▸ YOUR GOAL:
Keeping every line intact, print the records that follow.

(Records excerpted from a collection)
______

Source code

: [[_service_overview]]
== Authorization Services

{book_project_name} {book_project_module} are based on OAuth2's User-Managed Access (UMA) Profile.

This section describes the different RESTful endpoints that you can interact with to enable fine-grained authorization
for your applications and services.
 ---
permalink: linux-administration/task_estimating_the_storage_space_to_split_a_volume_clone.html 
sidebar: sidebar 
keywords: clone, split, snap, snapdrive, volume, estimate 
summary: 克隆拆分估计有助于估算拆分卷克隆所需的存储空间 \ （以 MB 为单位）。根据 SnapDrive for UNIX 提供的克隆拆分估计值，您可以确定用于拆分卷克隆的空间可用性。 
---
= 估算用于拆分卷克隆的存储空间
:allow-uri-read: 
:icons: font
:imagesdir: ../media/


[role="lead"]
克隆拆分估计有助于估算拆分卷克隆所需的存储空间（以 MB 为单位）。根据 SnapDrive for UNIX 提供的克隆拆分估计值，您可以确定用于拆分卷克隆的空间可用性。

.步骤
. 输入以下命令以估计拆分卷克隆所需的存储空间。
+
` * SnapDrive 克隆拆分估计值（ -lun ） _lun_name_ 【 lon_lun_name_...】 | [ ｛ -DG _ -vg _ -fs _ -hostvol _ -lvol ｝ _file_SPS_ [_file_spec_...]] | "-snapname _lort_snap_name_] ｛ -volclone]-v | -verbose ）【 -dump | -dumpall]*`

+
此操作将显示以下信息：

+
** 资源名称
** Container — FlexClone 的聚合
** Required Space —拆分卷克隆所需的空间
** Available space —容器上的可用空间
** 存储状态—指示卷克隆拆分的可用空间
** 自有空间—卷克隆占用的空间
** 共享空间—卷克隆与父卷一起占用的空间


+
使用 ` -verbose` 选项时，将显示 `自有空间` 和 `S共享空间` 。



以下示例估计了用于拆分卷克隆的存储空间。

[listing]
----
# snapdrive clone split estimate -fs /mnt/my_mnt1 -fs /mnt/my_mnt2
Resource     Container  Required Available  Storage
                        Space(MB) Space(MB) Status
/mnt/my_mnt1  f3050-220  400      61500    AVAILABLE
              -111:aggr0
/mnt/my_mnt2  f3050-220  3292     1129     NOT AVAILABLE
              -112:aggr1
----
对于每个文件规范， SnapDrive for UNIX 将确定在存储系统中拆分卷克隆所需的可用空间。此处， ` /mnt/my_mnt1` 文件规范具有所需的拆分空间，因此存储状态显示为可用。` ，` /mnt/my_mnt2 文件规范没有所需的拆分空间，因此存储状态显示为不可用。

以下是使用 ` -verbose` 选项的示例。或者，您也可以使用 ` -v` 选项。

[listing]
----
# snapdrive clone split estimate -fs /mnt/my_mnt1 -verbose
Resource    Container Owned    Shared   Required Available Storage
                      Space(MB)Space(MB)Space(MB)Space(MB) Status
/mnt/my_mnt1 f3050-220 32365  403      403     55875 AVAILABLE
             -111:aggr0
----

______

▸ WRITTEN REPLY:
Source code

: [[_service_overview]]
== Authorization Services

{book_project_name} {book_project_module} are based on OAuth2's User-Managed Access (UMA) Profile.

This section describes the different RESTful endpoints that you can interact with to enable fine-grained authorization
for your applications and services.
 ---
permalink: linux-administration/task_estimating_the_storage_space_to_split_a_volume_clone.html 
sidebar: sidebar 
keywords: clone, split, snap, snapdrive, volume, estimate 
summary: 克隆拆分估计有助于估算拆分卷克隆所需的存储空间 \ （以 MB 为单位）。根据 SnapDrive for UNIX 提供的克隆拆分估计值，您可以确定用于拆分卷克隆的空间可用性。 
---
= 估算用于拆分卷克隆的存储空间
:allow-uri-read: 
:icons: font
:imagesdir: ../media/


[role="lead"]
克隆拆分估计有助于估算拆分卷克隆所需的存储空间（以 MB 为单位）。根据 SnapDrive for UNIX 提供的克隆拆分估计值，您可以确定用于拆分卷克隆的空间可用性。

.步骤
. 输入以下命令以估计拆分卷克隆所需的存储空间。
+
` * SnapDrive 克隆拆分估计值（ -lun ） _lun_name_ 【 lon_lun_name_...】 | [ ｛ -DG _ -vg _ -fs _ -hostvol _ -lvol ｝ _file_SPS_ [_file_spec_...]] | "-snapname _lort_snap_name_] ｛ -volclone]-v | -verbose ）【 -dump | -dumpall]*`

+
此操作将显示以下信息：

+
** 资源名称
** Container — FlexClone 的聚合
** Required Space —拆分卷克隆所需的空间
** Available space —容器上的可用空间
** 存储状态—指示卷克隆拆分的可用空间
** 自有空间—卷克隆占用的空间
** 共享空间—卷克隆与父卷一起占用的空间


+
使用 ` -verbose` 选项时，将显示 `自有空间` 和 `S共享空间` 。



以下示例估计了用于拆分卷克隆的存储空间。

[listing]
----
# snapdrive clone split estimate -fs /mnt/my_mnt1 -fs /mnt/my_mnt2
Resource     Container  Required Available  Storage
                        Space(MB) Space(MB) Status
/mnt/my_mnt1  f3050-220  400      61500    AVAILABLE
              -111:aggr0
/mnt/my_mnt2  f3050-220  3292     1129     NOT AVAILABLE
              -112:aggr1
----
对于每个文件规范， SnapDrive for UNIX 将确定在存储系统中拆分卷克隆所需的可用空间。此处， ` /mnt/my_mnt1` 文件规范具有所需的拆分空间，因此存储状态显示为可用。` ，` /mnt/my_mnt2 文件规范没有所需的拆分空间，因此存储状态显示为不可用。

以下是使用 ` -verbose` 选项的示例。或者，您也可以使用 ` -v` 选项。

[listing]
----
# snapdrive clone split estimate -fs /mnt/my_mnt1 -verbose
Resource    Container Owned    Shared   Required Available Storage
                      Space(MB)Space(MB)Space(MB)Space(MB) Status
/mnt/my_mnt1 f3050-220 32365  403      403     55875 AVAILABLE
             -111:aggr0
----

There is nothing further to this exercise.